A message from Father Nick 46

“The Kingdom of God is close at hand…” (1)

Jesus’ words in last week’s gospel remind us of the transforming effect of that Kingdom. It brings us life and courage. It also gives us a new kind of hero: the martyr. Martyrs are literally “witnesses”: people prepared to seal their testimony by the shedding of their blood. Such people remind us that nothing is more important than the reign of God. As one early theologian put it, “The blood of the martyrs is the seed of the Church.”

From the beginning, Christians lived in expectation of their Lord’s return. Even their enemies were amazed by the love they showed each other as they waited. And at an early stage some followers of Christ sought a kind of living martyrdom through mortification and prayer. This was very much their personal initiative. A monachos (from which our word monk comes) set out to live a solitary life. Such a life, however, was bound to fascinate other people.

It could take different and imaginative forms. There were dendrites, who lived in trees, and adamites, who lived without clothes, and stylites who lived on top of pillars. The most famous stylite was Simeon (390-459) – as described in the Oxford Dictionary of Saints his feats of asceticism are of an Olympic standard (and definitely in the not-to-be-tried-at-home category).

Simeon fasted to the point of unconsciousness and almost killed himself by wearing next to his skin a rope of twisted palm leaves which ate into his flesh. After living for a while chained to a rock, he moved to a pillar outside Syrian Antioch. Beginning at about nine feet, he increased its height over seventeen years until he was sixty feet above the ground. Here, on a platform only six feet wide, he spent the last twenty years of his life. People thronged to see him and listen to him, and – despite his own extreme self-discipline – he taught them with gentleness and moderation.
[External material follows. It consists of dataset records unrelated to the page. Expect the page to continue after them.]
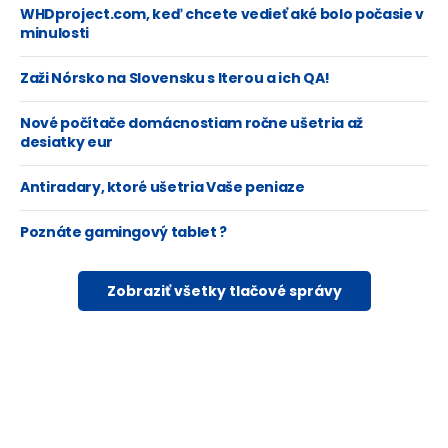
WHDproject.com, keď chcete vedieť aké bolo počasie v
minulosti
Zaži Nórsko na Slovensku s Iterou a ich QA!
Nové počítače domácnostiam ročne ušetria až
desiatky eur
Antiradary, ktoré ušetria Vaše peniaze
Poznáte gamingový tablet ?
Zobraziť všetky tlačové správy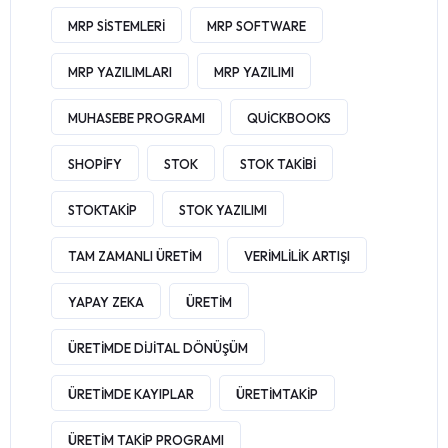
MRP SISTEMLERI
MRP SOFTWARE
MRP YAZILIMLARI
MRP YAZILIMI
MUHASEBE PROGRAMI
QUICKBOOKS
SHOPIFY
STOK
STOK TAKIBI
STOKTAKIP
STOK YAZILIMI
TAM ZAMANLI ÜRETIM
VERIMLILIK ARTIŞI
YAPAY ZEKA
ÜRETIM
ÜRETIMDE DIJITAL DÖNÜŞÜM
ÜRETIMDE KAYIPLAR
ÜRETIMTAKIP
ÜRETIM TAKIP PROGRAMI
This was also true of another remarkable figure, often called the “father of monasticism”. Anthony of Egypt was born around 250, and his biography was written by St Athanasius who knew him. As a young man, Anthony was inspired by the Gospel to give away all his wealth. At first he found places near his home where he could be alone to study and pray, but others followed him, seeking his example and advice.

Anthony continued to move further away and found himself beset by severe temptations. “The Temptations of Saint Anthony” became a major, albeit rather lurid, theme of western art. (Salvador Dali too painted them.)

But Anthony continued to be followed by people who wished for him to lead them, and he came to accept that this was God’s will for him. He is also sometimes called “St Anthony the Abbot”. He taught his followers with great calmness and spiritual wisdom. This was the beginning of the monastic movement, later to be so well organised in the West by St Benedict and in the East by St Basil.